The body, the body, the body.
Lewis takes a deep breath and leaps. Some day soon
she will perform the impossible and it
will seem commonplace and natural, she will look back and wonder why, how come
at some point she just couldn't get there. She will land on one leg with the
other straight out in front of her and settle into a perfect, stable, solid,
squat. One more attempt and her workout will be done. Then a shower, back to the flat to eat and help her mum with
Lee before she has to leave for work. She goes into the changing room sometimes
and and sees girls in there taking photos of their abs or their arses in the mirror, pouting,
knowing they're going to put them up on Facebook or Twitter or upload them to
Tumblr praying for a like or a retweet or some accolade like DAT AZZZZZ!!!! or HNNN!!! and she hates that people do it
for the wrong reasons, she wants them to fuck off out of her gym, has to
control her anger and just leave, stamp back up Resolution Way and past what
she can only think of as the Other Gym, The Fascist Gym that has taken up
residence in the arches under the railway bridge.

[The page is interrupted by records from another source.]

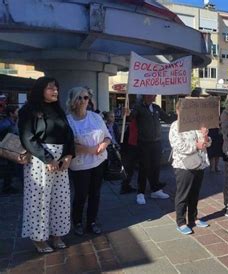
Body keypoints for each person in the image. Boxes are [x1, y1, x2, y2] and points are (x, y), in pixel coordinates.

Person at [18, 76, 75, 253]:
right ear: (40, 89)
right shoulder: (29, 110)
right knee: (39, 200)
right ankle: (39, 238)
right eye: (51, 88)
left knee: (61, 199)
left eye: (56, 88)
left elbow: (68, 134)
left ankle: (57, 234)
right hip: (40, 160)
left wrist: (69, 155)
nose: (55, 91)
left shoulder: (57, 109)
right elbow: (27, 136)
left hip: (61, 161)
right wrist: (47, 158)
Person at [66, 87, 111, 236]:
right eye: (79, 98)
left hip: (99, 162)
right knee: (80, 195)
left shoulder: (95, 117)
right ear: (72, 100)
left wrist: (103, 145)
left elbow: (107, 136)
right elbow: (71, 145)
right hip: (80, 165)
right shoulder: (68, 121)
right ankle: (77, 221)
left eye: (86, 98)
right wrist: (91, 150)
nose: (83, 101)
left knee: (95, 194)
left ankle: (91, 221)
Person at [169, 100, 211, 235]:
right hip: (183, 165)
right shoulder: (176, 126)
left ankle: (193, 218)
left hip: (199, 164)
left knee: (195, 194)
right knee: (183, 195)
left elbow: (207, 143)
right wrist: (195, 146)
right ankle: (181, 222)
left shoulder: (196, 125)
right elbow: (177, 145)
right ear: (178, 111)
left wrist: (205, 135)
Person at [127, 95, 172, 204]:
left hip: (156, 142)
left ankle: (155, 190)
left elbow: (167, 118)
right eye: (152, 94)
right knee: (144, 167)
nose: (155, 96)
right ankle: (140, 193)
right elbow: (130, 118)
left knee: (156, 166)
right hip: (143, 143)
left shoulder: (156, 108)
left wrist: (181, 114)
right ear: (146, 95)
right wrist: (127, 113)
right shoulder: (138, 107)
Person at [0, 105, 21, 193]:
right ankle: (6, 188)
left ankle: (8, 186)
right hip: (5, 149)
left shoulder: (12, 122)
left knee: (10, 168)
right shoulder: (5, 123)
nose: (18, 113)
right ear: (11, 113)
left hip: (10, 149)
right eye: (16, 111)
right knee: (7, 169)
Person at [120, 117, 140, 194]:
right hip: (130, 149)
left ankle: (125, 186)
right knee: (129, 169)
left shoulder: (133, 123)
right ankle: (124, 186)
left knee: (129, 169)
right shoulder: (135, 123)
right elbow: (132, 138)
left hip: (129, 148)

All
she sees in there is white people. Middle-class white people paying
double the rate of Wavelengths, pretending to be soldiers in a separate space filled with barked commands and quasi-military insignia
and that worries and disgusts her as much as the girls doing selfies in the
mirror or spending all their time chatting shit to the fitness instructors or
on their hands-free in full makeup and box-fresh gym gear, walking at 3.4 mph
and trying to get eye contact from every boy that goes past. She jumps again,
and feels her heart thump hard enough against her ribs to pin her up there in
the air at the peak.
Sometimes it
almost all comes into focus, she feels on the edge of a system, a holistic system
of her own, the body within the body, the mind within the mind, the world
within the world, the interrelation and
interdependency of these things and
somehow, more and more she begins to think
in terms of blackness. She watched a documentary that she found in a box of old
VHS tapes in her mum's room a few weeks ago called Baldwin's Nigger, intrigued
by the title, and she was blown away. She has read everything she can get hold
of by Baldwin now and is in love with him. There is a line in the film she
remembers, that struck at her and stung her into an even greater state of
wakefulness, “we are the flesh that they must mortify”.
Love. She thinks
of Laura, how she is entranced by her body, loves to see all that voluminous
pale flesh gathered up in her small, dark hands. And in truth she even actively
encourages her to grow bigger, fatter, imagines her as a yielding, mountainous,
rose-pink and white continent over which she joyously scrambles just as Laura
sees her perhaps as an adventurous, determined son, powerfully and doggedly,
demandingly plucking pleasure from her. The desire within desire. These rings
and knots and circuits, feeding back and shifting in an endless, ungraspable
exchange. At least, ungraspable for now, for her, but she will read, and listen
and watch and study, and then she will strike and turn the world inside out, so
that it its buried truths may liberate us all.